1) Organic synthesis

2) New oxidation methods

3) Chemistry of peroxide explosives

4) Chemical biology

Organic Synthesis:
Peroxide natural products: There are very few synthetic methods with which to approach the growing number of peroxide-containing natural products. Our group is a leader in the development of new methods for peroxide synthesis, as illustrated by the first syntheses of plakinic acids (J. Org. Chem. 2006, 71, 2283) and the peroxyacarnoates (Org. Lett. 2005, 7, 2509). Current research explores organometallic approaches to the peroxyplakorates.

Antimalarials: Peroxides are of interest as therapeutic agents for drug-resistant malaria. As part of a collaboration with Prof. Jon Vennerstrom (UNMC) and the Swiss Tropical Institute, we recently discovered that spiro-bisperoxyketals are stable and easily prepared compounds demonstrating promising activity in antimalarial assays (Org.
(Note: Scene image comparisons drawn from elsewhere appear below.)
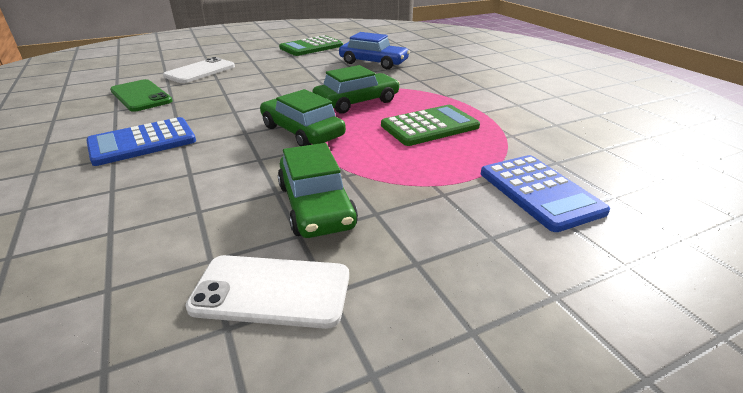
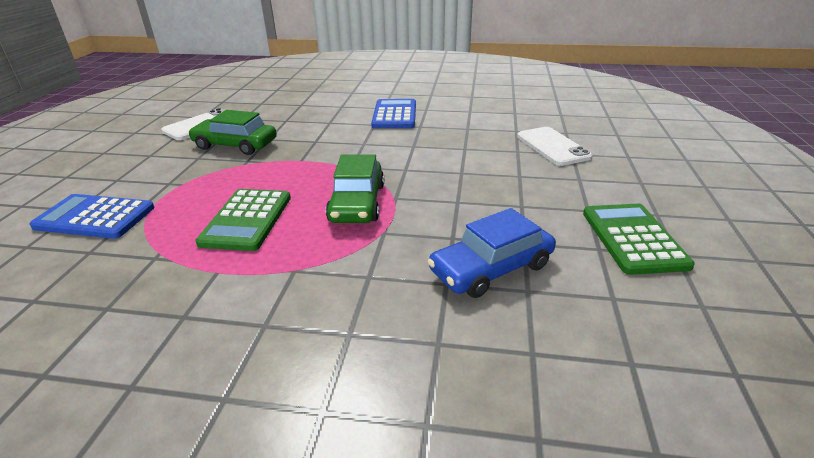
camera: 125 degrees right, 0 degrees up
(141, 96) = (495, 119): green phone -> none
(302, 131) = (332, 162): green car -> none

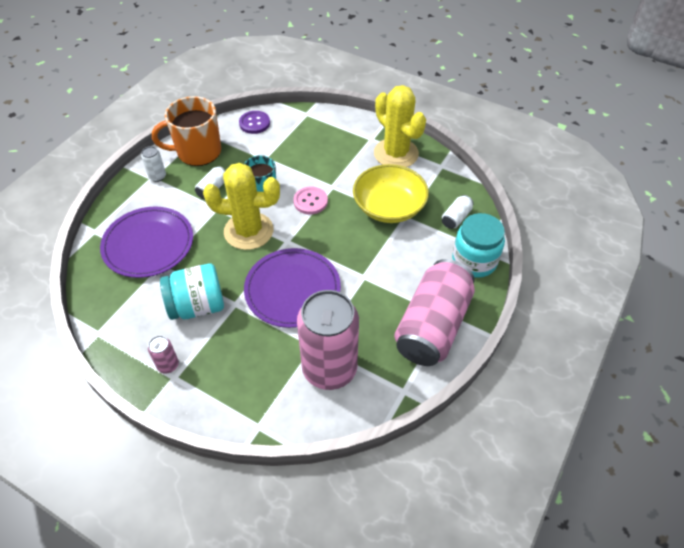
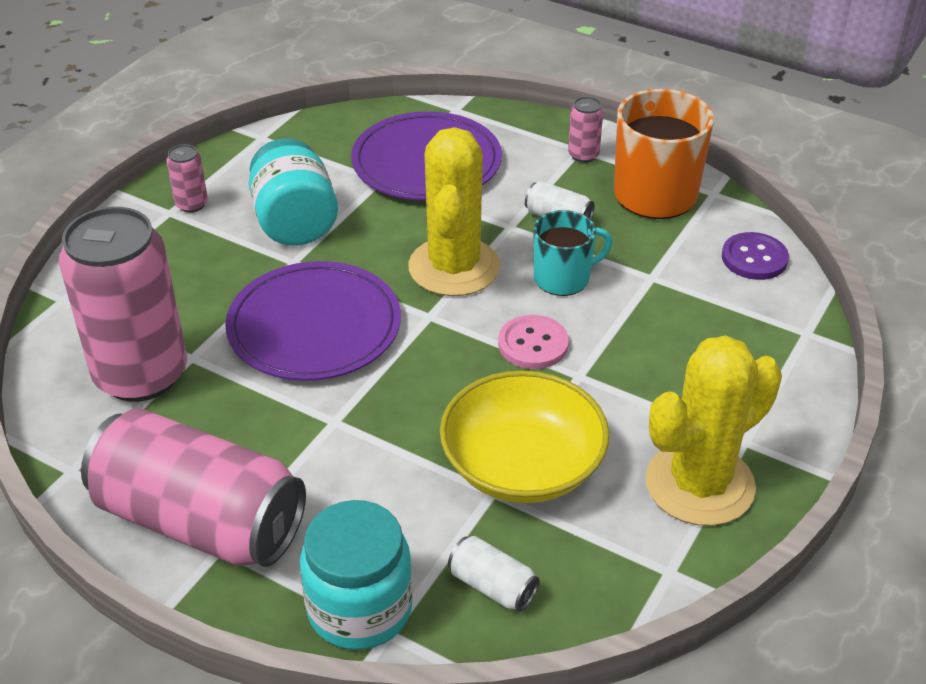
camera: 90 degrees right, 10 degrees down
(157, 176) = (583, 155): white can -> pink can

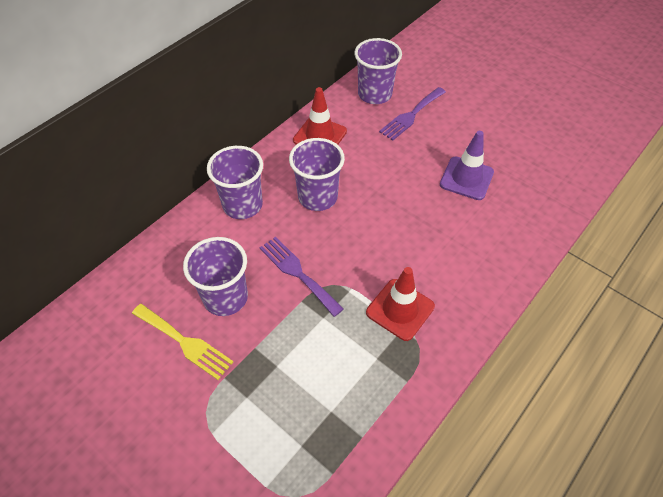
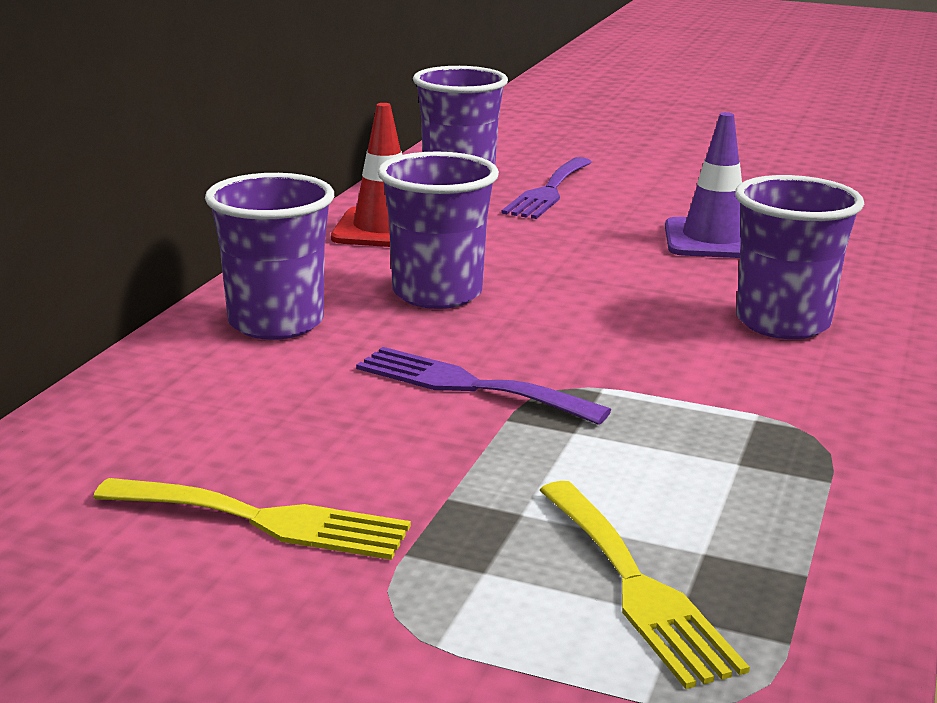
camera: 20 degrees left, 30 degrees down
(225, 297) = (323, 442): purple cup -> purple cup (782, 323)
(295, 424) = (636, 587): none -> yellow fork
(400, 309) = (728, 396): red traffic cone -> none

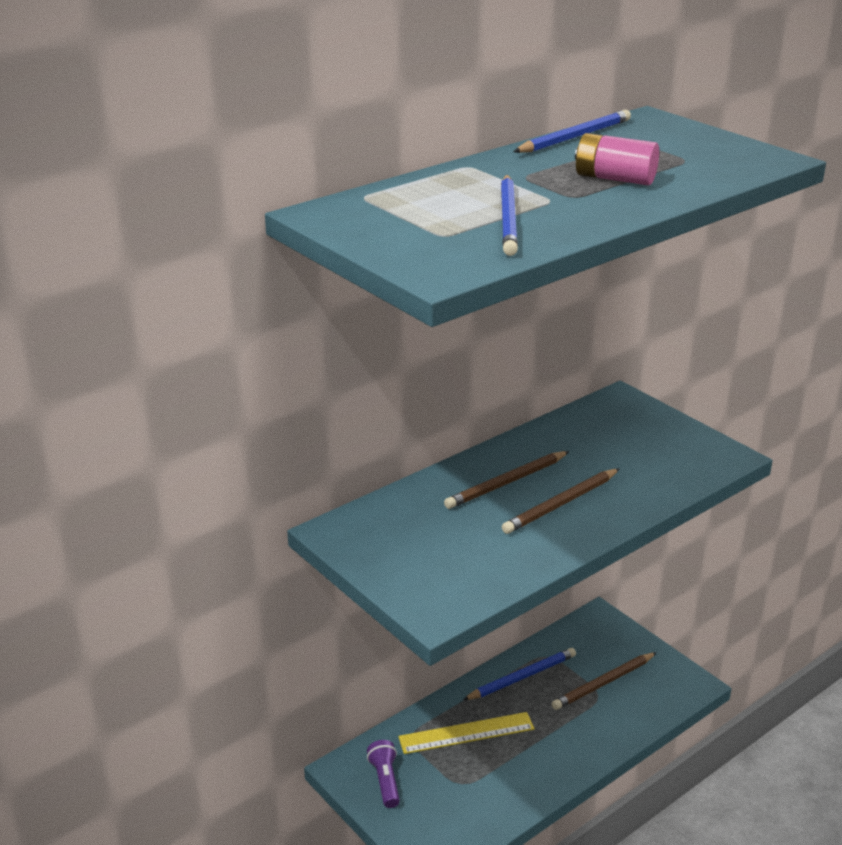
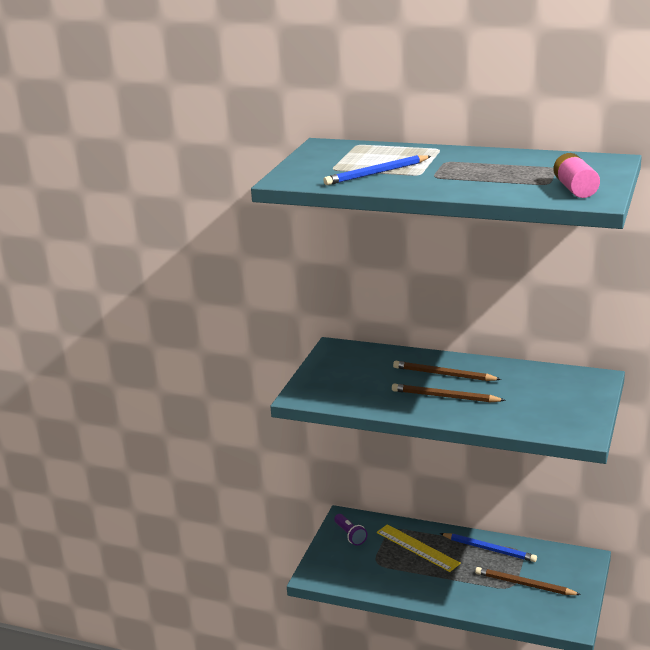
camera: 60 degrees right, 5 degrees down
(385, 781) = (350, 535): purple flashlight -> purple flashlight turned 105 degrees clockwise
(574, 137) = (535, 154): blue pencil -> none
(614, 178) = (480, 177): pink battery -> pink battery (575, 189)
Lett., 2008, 10, 2401).

New Oxidation Chemistry:
Although alkene ozonolysis has been known for over a century, we have discovered that the “textbook” chemistry of the intermediate carbonyl oxides can be strongly perturbed by the presence of Lewis acids and/or nucleophiles, offering a significant expansion in the utility of this oxidation, a process requiring only oxygen and electricity. (J. Org. Chem. 2008, 73, 4688); Tetrahedron, 2006, 62, 10747) Outgrowths of this project resulted in the discovery of the Re(VII)-catalyzed synthesis of 1,1-dihydroperoxides and 1,2,4,5-tetraoxanes; the latter are of major interest as potential antimalarials. (Org. Lett., 2008 10, 4577)

Peroxide explosives:
Triacetone triperoxide (TATP) is an easily prepared explosive of great concern as a weapon of terrorism. As part of a DoD-funded collaboration with five other departmental research groups, we are investigating the fundamental chemistry of TATP and related compounds in order to determine improved conditions for their detection and decomposition.

Chemical Biology:
A long-term collaboration with Prof. Ken Nickerson (UNL School of Biological Sciences) uncovered the first examples of fungal quorum sensing, in which a released chemical signal (farnesol) controls population dependent cell-cell communication. Ongoing efforts in this area seek to explore the therapeutic consequences of synthetic enhancement of or interference with this pathway. (Bioorg. Med. Chem. 2008, 16, 1842) A collaboration with Prof. Tim Carr (UNL Nutrition Sciences) is exploring the relationship of molecular structure with dietary uptake and processing of plant sterols (J. Nutr. 2006, 136, 2722). Other ongoing collaborations target the preparation of bacterial quorum sensing molecules, enzyme inhibitors, and unnatural fatty acids.